Questions and answers

What is the difference between the tailored life-cycle investment and the one where I chose my level of risk, since both actually use the same portfolio components?

When you chose the life-cycle option, you will be asked a certain set of personal characteristics, all of which will be used in a model-based optimization procedure. The resulting asset allocation advice assigns you a tailored risk-return profile. It will also allow you to benchmark your current behavior to a model optimum and have some insight into sustainability of your financial decisions.

When opting for the simpler allocation tool, you chose the adequate risk-return profile yourself in order to get an estimate of the statistical probability of reaching a set target goal. This will not allow you to check the sustainability of your actions in a broader sense.

The model generated wealth path indicates that I should be accumulating a multiple of my yearly income (over 10 times) by the end of my working life. Is that reasonable?
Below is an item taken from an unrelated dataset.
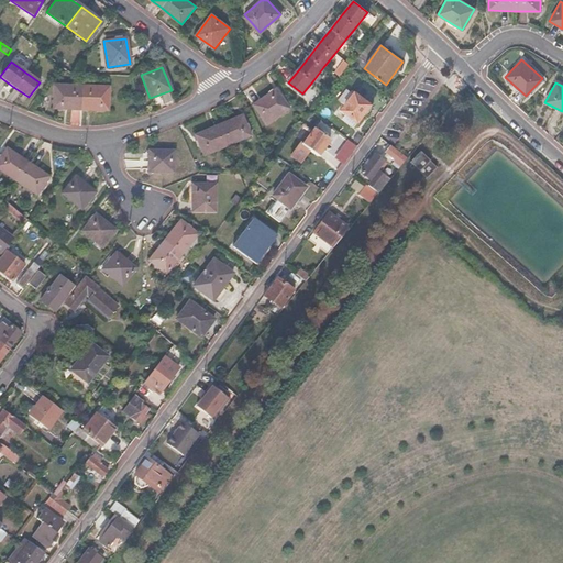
[(80,86),(53,85),(53,109),(80,110),(107,111),(108,87),(80,86)]
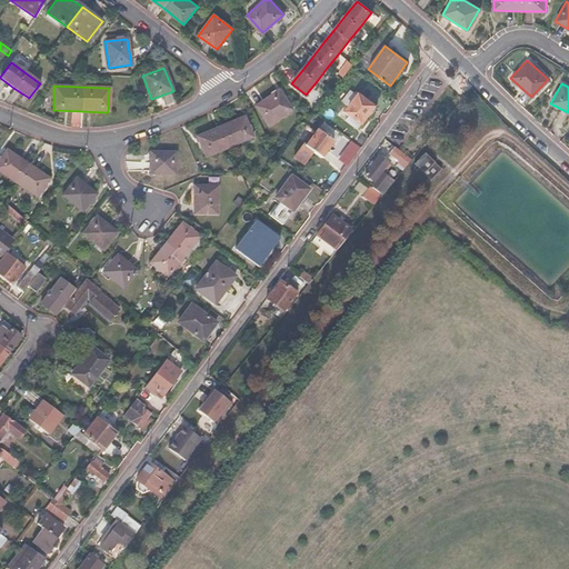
[(278,90),(255,107),(268,127),(291,110),(278,90)]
Yes, indeed it is quite a large amount of suggested savings, but the result seems right. Please keep in mind that the model assumes you will have no other source of income during your retirement than those provided by your accumulated wealth. Since, many users will actually have some type of expected recurrent retirement income, it is important at a second step to complete your full profile and expected payment flows, only then you will get a good picture of what you will have to save effectively in order to guarantee yourself a broadly smooth consumption level throughout your life.

Shouldn’t I focus my investments in my home country? Why do I spread out globally this much?

Having the broadest possible diversification of risk across regions and asset classes is the most useful investment strategy since it provides better protection against individual shocks to an asset class or country. As a matter of fact, in case your labor income is correlated to the securities markets in your home country, it would be useful to underweight the investments in your home country. This would at least partially protect you from a potential double shock – loss of job and drop in your financial assets.